The economist explained that the Bill addresses the inadequacies of the existing bank regime which does do not distinguish between corporate and banking failures, among other issues.
The Finance Minister explained that the Bill was a necessary recommendation of the International Monetary Fund (IMF) and the World Bank which conducted a Financial Sector Assessment Programme (FSAP) two years ago.
FSAP is done to help countries analyze the resilience of their financial sector, the quality of its regulatory and supervisory framework, and to understand and strengthen its capacity to manage and resolve financial crises.
According to the 2016 FSAP report, Guyana’s crisis management framework needs improving along with its deposit scheme. It also stressed the need for the Banks to engage in proactive responses to sectoral issues. Jordan said that these are significant observations. To underscore the importance of the Bill, Jordan reminded of the Globe Trust and Investments Company fiasco.
Globe Trust began operating in April 1991. However, in 2000 and again in 2001, a series of inspections by the Bank of Guyana found the institution to be in breach of the Financial Institutions Act.
Central Bank, with the intention to liquidate, seized the institution in September 2001. The Finance Minister noted however that the process to close Globe Trust was a lengthy one. The economist noted that the Financial Institutions Act, which was amended with the help of the IMF and the World Bank, would remove such problems in the future.
While members of the political Opposition are in favour of the modernization of the financial sector, they did not lend support for the Bill. Former Attorney General, Anil Nandlall said he is convinced that the Bill would only seek to impose political will on those in the banking sector. He reminded of the issue where cambios were “threatened” to use government imposed rates of buying and selling, failure of which would lead to the revocation of their licences.
Nandlall said, “This is the political control we are talking about because if they didn’t do it then their licences would be revoked. This Bill is toxic, filled with political control and interference…”
The Opposition Members also criticized the fact that the government was cutting and pasting the IMF’s and World Bank’s recommendations without giving careful thought to the effects it will have on the banking sector.
But the Finance Minister disagreed. He said that there is no shame in accepting help since the Chambers of the Attorney General is drowning in work.
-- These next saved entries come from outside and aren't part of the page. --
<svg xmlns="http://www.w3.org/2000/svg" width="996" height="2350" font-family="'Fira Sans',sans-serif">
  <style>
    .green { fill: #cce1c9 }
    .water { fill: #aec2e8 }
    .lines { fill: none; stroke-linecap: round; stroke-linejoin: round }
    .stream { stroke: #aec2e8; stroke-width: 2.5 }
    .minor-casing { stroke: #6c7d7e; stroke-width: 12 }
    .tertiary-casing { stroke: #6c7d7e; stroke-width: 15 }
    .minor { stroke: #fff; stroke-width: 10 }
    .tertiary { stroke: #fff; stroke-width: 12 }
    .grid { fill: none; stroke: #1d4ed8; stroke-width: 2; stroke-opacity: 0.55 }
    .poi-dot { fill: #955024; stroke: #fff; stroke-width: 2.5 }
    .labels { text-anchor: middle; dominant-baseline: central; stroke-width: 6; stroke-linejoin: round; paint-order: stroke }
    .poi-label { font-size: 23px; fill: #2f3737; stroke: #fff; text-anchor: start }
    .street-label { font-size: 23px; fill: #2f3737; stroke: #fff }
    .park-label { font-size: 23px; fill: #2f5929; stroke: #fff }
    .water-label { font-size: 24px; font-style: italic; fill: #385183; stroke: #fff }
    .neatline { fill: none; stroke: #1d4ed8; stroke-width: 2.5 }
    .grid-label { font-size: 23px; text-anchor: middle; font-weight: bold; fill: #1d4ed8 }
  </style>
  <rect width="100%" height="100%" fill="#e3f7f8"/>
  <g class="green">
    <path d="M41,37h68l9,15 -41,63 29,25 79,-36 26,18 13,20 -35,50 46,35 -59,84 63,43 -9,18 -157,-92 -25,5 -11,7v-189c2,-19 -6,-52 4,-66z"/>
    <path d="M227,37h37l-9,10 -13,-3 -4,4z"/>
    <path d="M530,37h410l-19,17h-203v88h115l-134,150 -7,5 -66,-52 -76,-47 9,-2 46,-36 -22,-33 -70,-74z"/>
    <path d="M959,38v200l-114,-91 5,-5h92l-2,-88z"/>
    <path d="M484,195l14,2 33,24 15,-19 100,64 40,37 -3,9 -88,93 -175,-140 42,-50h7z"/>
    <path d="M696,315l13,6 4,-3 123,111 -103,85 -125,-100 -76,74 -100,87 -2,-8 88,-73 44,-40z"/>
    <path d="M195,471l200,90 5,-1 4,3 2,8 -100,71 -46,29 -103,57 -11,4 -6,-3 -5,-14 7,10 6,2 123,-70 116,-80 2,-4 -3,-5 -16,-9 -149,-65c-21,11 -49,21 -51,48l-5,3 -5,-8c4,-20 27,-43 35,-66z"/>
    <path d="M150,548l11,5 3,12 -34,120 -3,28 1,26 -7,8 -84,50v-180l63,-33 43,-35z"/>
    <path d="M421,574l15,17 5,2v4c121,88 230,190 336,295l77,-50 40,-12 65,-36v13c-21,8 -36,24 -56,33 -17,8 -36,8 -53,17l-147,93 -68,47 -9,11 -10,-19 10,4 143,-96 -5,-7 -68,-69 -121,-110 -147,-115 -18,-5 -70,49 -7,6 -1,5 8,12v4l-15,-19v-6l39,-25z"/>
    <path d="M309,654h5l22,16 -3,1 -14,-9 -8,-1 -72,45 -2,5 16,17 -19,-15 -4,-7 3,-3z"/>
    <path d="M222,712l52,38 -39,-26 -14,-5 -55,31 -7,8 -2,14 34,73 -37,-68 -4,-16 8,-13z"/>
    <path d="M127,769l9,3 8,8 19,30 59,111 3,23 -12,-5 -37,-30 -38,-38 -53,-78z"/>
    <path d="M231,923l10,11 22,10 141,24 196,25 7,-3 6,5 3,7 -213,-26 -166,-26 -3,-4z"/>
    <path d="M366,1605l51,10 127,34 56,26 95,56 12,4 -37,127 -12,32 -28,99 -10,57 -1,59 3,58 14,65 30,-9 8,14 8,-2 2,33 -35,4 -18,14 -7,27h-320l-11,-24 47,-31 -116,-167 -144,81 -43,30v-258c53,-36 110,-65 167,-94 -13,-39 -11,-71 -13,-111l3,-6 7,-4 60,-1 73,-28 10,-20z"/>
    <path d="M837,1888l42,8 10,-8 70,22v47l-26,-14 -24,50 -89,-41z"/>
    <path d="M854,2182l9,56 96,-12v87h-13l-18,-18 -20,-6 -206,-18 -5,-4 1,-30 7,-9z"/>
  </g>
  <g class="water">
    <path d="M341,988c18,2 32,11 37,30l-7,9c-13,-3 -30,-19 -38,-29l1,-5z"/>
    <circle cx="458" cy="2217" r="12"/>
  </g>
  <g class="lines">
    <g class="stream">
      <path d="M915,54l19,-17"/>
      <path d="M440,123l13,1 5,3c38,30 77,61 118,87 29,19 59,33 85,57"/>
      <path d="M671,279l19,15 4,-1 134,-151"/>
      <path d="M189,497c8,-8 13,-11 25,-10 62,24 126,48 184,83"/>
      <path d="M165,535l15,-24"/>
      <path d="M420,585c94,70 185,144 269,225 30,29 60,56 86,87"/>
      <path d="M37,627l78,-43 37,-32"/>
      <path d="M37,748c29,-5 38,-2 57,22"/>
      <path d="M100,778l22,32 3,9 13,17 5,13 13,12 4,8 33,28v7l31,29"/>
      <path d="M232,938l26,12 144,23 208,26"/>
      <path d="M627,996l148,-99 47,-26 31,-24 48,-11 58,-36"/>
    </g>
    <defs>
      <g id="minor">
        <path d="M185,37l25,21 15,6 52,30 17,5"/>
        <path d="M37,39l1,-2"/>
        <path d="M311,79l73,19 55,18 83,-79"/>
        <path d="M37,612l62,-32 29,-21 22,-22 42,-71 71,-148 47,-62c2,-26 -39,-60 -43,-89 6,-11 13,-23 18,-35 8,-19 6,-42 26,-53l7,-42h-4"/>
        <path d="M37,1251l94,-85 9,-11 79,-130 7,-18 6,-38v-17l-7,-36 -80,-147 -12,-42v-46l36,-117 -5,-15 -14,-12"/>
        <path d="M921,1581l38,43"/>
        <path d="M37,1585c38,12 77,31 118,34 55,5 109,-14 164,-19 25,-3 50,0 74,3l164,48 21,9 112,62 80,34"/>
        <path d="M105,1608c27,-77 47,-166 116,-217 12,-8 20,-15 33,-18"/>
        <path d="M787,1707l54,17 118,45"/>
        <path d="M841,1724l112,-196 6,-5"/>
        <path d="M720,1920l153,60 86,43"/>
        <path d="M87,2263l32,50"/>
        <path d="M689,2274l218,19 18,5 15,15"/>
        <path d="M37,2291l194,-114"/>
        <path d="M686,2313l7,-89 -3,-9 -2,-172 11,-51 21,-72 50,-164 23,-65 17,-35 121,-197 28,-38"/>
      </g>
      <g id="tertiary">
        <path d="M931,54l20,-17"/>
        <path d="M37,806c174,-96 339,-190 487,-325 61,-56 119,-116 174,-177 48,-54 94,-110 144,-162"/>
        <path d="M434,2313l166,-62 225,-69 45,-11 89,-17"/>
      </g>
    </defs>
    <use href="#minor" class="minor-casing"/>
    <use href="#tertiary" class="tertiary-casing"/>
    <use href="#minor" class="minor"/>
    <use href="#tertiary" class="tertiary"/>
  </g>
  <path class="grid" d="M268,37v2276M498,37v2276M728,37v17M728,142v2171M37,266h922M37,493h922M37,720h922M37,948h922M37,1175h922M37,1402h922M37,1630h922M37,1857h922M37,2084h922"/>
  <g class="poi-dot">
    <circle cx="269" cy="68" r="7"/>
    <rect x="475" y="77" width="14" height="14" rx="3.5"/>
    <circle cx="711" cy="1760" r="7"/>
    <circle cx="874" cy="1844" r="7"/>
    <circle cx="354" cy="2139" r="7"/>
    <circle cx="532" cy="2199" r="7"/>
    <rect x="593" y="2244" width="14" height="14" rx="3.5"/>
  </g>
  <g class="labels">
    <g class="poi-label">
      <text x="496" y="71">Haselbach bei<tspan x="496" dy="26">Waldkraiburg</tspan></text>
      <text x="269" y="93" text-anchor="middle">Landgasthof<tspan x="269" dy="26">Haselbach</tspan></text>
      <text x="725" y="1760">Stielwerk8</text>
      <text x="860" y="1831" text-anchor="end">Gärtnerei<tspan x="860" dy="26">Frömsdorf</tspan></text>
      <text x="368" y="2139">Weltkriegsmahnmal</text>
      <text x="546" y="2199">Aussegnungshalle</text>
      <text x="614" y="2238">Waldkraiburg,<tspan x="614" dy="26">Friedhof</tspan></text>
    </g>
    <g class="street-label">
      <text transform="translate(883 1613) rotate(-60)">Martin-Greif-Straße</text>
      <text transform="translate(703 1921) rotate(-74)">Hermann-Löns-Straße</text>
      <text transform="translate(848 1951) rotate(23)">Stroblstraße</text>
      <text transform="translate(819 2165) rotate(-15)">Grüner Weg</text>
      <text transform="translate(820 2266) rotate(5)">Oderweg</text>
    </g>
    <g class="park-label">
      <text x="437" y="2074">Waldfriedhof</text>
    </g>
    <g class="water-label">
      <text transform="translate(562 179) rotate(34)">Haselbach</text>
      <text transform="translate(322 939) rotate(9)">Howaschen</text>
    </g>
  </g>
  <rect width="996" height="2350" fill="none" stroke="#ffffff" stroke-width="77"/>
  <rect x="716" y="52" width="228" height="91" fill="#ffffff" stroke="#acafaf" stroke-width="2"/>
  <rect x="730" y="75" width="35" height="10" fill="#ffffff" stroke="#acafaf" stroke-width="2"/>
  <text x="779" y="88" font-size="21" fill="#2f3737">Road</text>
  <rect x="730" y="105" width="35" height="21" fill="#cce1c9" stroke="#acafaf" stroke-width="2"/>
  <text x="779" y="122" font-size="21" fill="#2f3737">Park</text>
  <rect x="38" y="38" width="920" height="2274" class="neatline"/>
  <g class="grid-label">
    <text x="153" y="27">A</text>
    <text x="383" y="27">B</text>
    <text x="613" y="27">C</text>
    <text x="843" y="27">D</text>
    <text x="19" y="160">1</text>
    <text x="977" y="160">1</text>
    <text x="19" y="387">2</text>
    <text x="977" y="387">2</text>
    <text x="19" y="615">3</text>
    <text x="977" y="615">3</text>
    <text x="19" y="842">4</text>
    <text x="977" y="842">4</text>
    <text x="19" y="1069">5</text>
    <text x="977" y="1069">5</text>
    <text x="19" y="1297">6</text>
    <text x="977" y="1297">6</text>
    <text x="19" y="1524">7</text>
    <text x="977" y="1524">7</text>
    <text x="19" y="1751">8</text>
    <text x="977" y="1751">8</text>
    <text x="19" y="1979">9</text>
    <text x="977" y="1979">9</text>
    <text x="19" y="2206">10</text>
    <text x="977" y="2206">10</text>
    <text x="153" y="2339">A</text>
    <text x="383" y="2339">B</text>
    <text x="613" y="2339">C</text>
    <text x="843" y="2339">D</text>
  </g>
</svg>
He also emphasized that the amendments to the Act are suited for the modern times and anything less would not be in Guyana’s interest.
The economist said, “When you get a cold and you wait until it turns into pneumonia, you can’t say that you will go and use a Theraflu for it. That is light medication. You need something stronger. Now that the financial sector is weak, the Opposition wants us to use slap on the wrist legislation but never! There is no shame in getting help and we are determined to fortify our banking sector.”